Sifaka Feature Vectors

The Feature Vector tab is for finding features most highly correlated with each document label and creating feature vectors which can be used by machine learning software for classification. Users can select categories from either document labels or saved sets of documents for creating feature vectors.

Overview of Feature Vectors input

Example

  1. Select an index from the Indexes pane, for example: reuters.

  2. Select the Feature Vectors tab in the right content tab pane.

  3. Select the Label Type, for example: topics.

  4. Select the Feature types that you want, for example: term and noun-phrase.

  5. Enter a Minimum Frequency for feature values, for example: 10. Features with smaller values will not be included in the feature vector.

  6. Select the Negative Documents. Choose random to use a random sampling of negative documents proportional to the size of the label categories selected.

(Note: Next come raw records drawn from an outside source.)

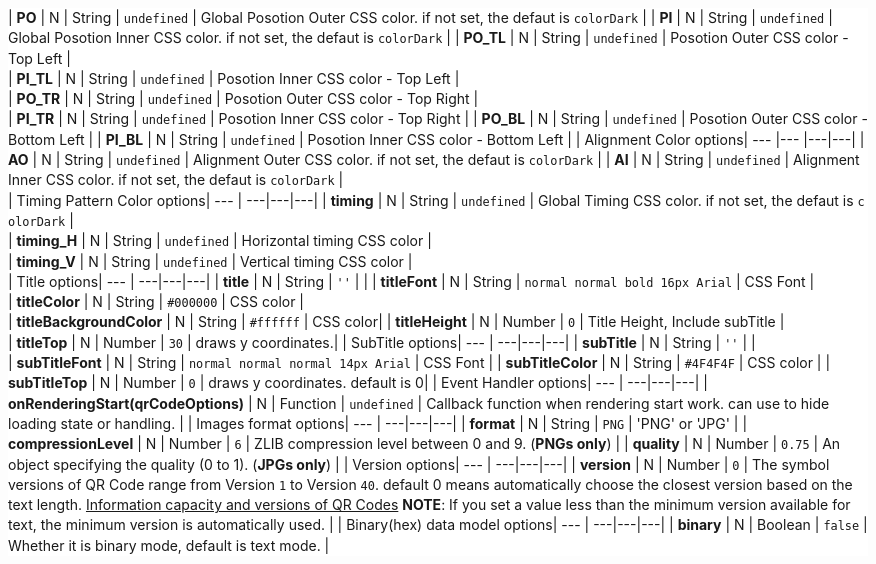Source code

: | **PO** | N | String | `undefined` | Global Posotion Outer CSS color. if not set, the defaut is `colorDark` | 
| **PI** | N | String | `undefined` | Global Posotion Inner CSS color. if not set, the defaut is `colorDark` | 
| **PO_TL** | N | String | `undefined` | Posotion Outer CSS color - Top Left |  
| **PI_TL** | N | String | `undefined` | Posotion Inner CSS color - Top Left |  
| **PO_TR** | N | String | `undefined` | Posotion Outer CSS color - Top Right |  
| **PI_TR** | N | String | `undefined` | Posotion Inner CSS color - Top Right | 
| **PO_BL** | N | String | `undefined` | Posotion Outer CSS color - Bottom Left | 
| **PI_BL** | N | String | `undefined` | Posotion Inner CSS color - Bottom Left | 
| Alignment Color options| --- |--- |---|---|
| **AO** | N | String | `undefined` | Alignment Outer CSS color. if not set, the defaut is `colorDark` | 
| **AI** | N | String | `undefined` | Alignment Inner CSS color. if not set, the defaut is `colorDark` |  
| Timing Pattern Color options| --- | ---|---|---|
| **timing** | N | String | `undefined` | Global Timing CSS color. if not set, the defaut is `colorDark` |  
| **timing_H** | N | String | `undefined` | Horizontal timing CSS color |  
| **timing_V** | N | String | `undefined` | Vertical timing CSS color |  
| Title options| --- | ---|---|---|
| **title** | N | String | `''` |  | 
| **titleFont** | N | String | `normal normal bold 16px Arial` | CSS Font |  
| **titleColor** | N | String | `#000000` | CSS color |  
| **titleBackgroundColor** | N | String | `#ffffff` | CSS color| 
| **titleHeight** | N | Number | `0` | Title Height, Include subTitle |  
| **titleTop** | N | Number | `30` | draws y coordinates.| 
| SubTitle options| --- | ---|---|---|
| **subTitle** | N | String | `''` |  |  
| **subTitleFont** | N | String | `normal normal normal 14px Arial` | CSS Font | 
| **subTitleColor** | N | String | `#4F4F4F` | CSS color | 
| **subTitleTop** | N | Number | `0` | draws y coordinates. default is 0|
| Event Handler options| --- | ---|---|---|
| **onRenderingStart(qrCodeOptions)** | N | Function | `undefined` | Callback function when rendering start work. can use to hide loading state or handling.  | 
| Images format options| --- | ---|---|---|
| **format** | N | String | `PNG` | 'PNG' or 'JPG'  |
| **compressionLevel** | N | Number | `6` | ZLIB compression level between 0 and 9. (**PNGs only**)  |
| **quality** | N | Number | `0.75` | An object specifying the quality (0 to 1). (**JPGs only**)  |
| Version options| --- | ---|---|---|
| **version** | N | Number | `0` | The symbol versions of QR Code range from Version `1` to Version `40`. default 0 means automatically choose the closest version based on the text length.  [Information capacity and versions of QR Codes](https://www.qrcode.com/en/about/version.html) **NOTE**: If you set a value less than the minimum version available for text, the minimum version is automatically used. |
| Binary(hex) data model options| --- | ---|---|---|
| **binary** | N | Boolean | `false` | Whether it is binary mode, default is text mode.  |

  7. Select the Label Categories for calculating kappa values. The label categories table is sortable by label value or count by clicking on the column header. In this example, the five label categories with the highest counts (earn, acq, money-fx, grain, crude) are selected.

  8. Press View Features button. This experiment may take several minutes. A progress indicator will display as Sifaka calculates the feature scores. Note: If the experiment takes longer than 15 minutes to run, check the java version installed.

  9. When the kappa values are finished calculating, a table on the right will appear with each category and the kappa scores at the first, tenth, fiftieth, and one hundreth highest ranked feature in each row.

    Feature Vector Kappa Calculations displayed
  10. At the end of each row there is a View button. Click on that button to view all the features and their kappa scores for each category.

    Features and scores for selected category
  11. When exporting to feature vectors, all features are selected by default. To filter the number of features, enter feature selection criteria. Check Top number of features to select and enter the number of features to select a certain number of features from each category. Check Feature score above threshold to select a kappa value that a feature must be above to be exported. If both criteria are selected, choose AND to select features that fit both criteria, and choose OR to select features that satisfy at least one of the criteria.

    Feature Selection Criteria
  12. Select whether to export Feature Weights as Binary, TF (term frequency), or TF-IDF (term frequency * inverse term frequency)
  13. Click Save Results to export feature vectors to an ARFF file that can used by WEKA.